Никто и прежде не отрицал законности и естественности размножения, даже осуждая с точки зрения морали естественное удовольствие, но именно новые для того времени научные и философские тексты, прежде всего «Асклепий» [438], «Тимей» и тексты греко-арабской медицины, переводившиеся с арабского в Салерно и Толедо, ввели трюизм в литературную топику и в философскую спекуляцию, способствуя тем самым и общему пересмотру представлений о человеке. Открытие и, в какой-то степени, реабилитация человеческого тела в переводах монтекассинского монаха Константина Африканского на рубеже XI–XII вв. стали одной из основ для антропологии шартрцев. Это не удивляет у Теодориха Шартрского, включающего венец творения в космогоническую цепь [439], у Гильома Коншского, сознательного полемиста и новатора в науке о природе, впрочем, знакомого с новейшими для его времени медицинскими текстами не слишком основательно [440]. Более симптоматично то, что физиология человеческого тела служит таким же аргументом в антропологии его противника — Гильома из Сен-Тьерри, отказавшегося от статуса бенедиктинского аббата ради цистерцианской аскезы, первого биографа Бернарда Клервоского, богослова, склонного скорее к мистике, чем к эмпиризму.

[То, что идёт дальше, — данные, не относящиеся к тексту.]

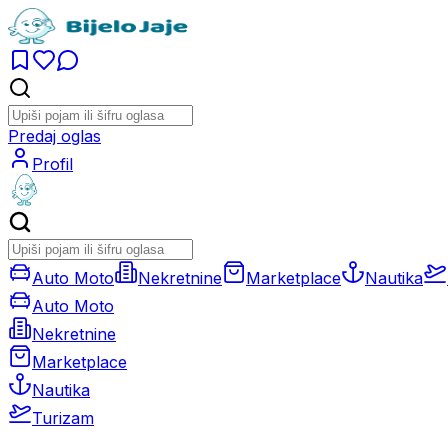
Predaj oglas
Profil
Auto Moto
Nekretnine
Marketplace
Nautika
Auto Moto
Nekretnine
Marketplace
Nautika
Turizam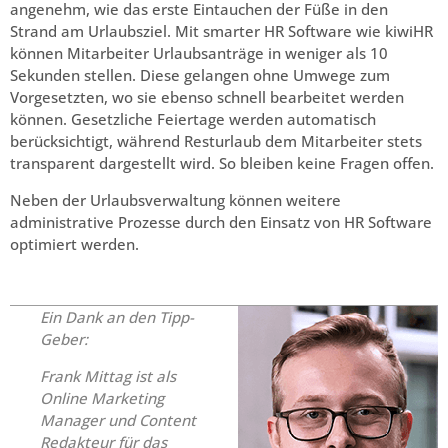
angenehm, wie das erste Eintauchen der Füße in den
Strand am Urlaubsziel. Mit smarter HR Software wie kiwiHR
können Mitarbeiter Urlaubsanträge in weniger als 10
Sekunden stellen. Diese gelangen ohne Umwege zum
Vorgesetzten, wo sie ebenso schnell bearbeitet werden
können. Gesetzliche Feiertage werden automatisch
berücksichtigt, während Resturlaub dem Mitarbeiter stets
transparent dargestellt wird. So bleiben keine Fragen offen.
Neben der Urlaubsverwaltung können weitere
administrative Prozesse durch den Einsatz von HR Software
optimiert werden.
Ein Dank an den Tipp-
Geber:
Frank Mittag ist als
Online Marketing
Manager und Content
Redakteur für das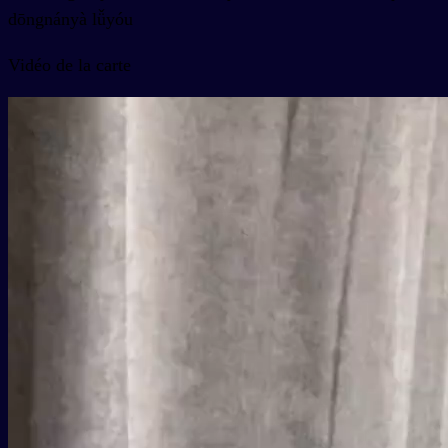
dōngnányà lǚyóu
Vidéo de la carte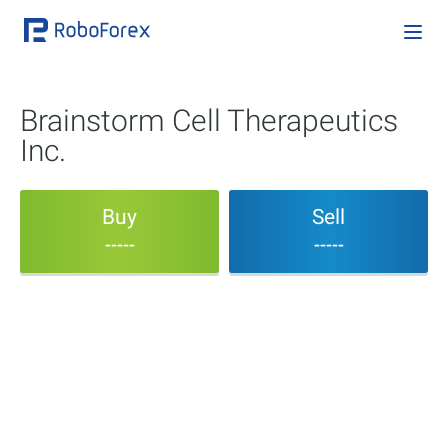
Brainstorm Cell Therapeutics
Inc.
Buy
Sell
-----
-----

Его трактат «О природе души и тела» написан в 1140-е годы на основе того же галеновского «Пантехни» («Pantegni»), что и «Философия» и «Драхматикон» Гильома Коншского. Как и шартрский «физик», цистерцианский богослов описывает человеческое тело с неподдельным интересом и восхваляет его гармонию, видимую в каждом члене [441]. Однако, если «физик» в своей антропологии не нашел места для души, видимо, понимая, что душа вне рамок предлагаемой им формы знания, то цель оперирующего «физикой» богослова как раз в том, чтобы связать уже набравшие популярность и авторитет представления о теле с традиционной идеей о божественности души, чтобы буквально одушевить тело. Неудивительно, что медицинскую лексику и, вслед за ней, медицинский же взгляд на тело человека мы найдем и у Лотарио де Сеньи в публикуемом ниже знаменитом трактате «О ничтожестве человеческого состояния». Если богословы понимали необходимость говорить на языке физиологии, медицины и анатомии, ясно, что за этим их ощущением стоит глубоко христианское представление о достоинстве человека, созданного по образу и подобию Божию и поэтому нуждающегося в возвращении к этому райскому состоянию. Спасение души вовсе не противоречит более спасению тела [442].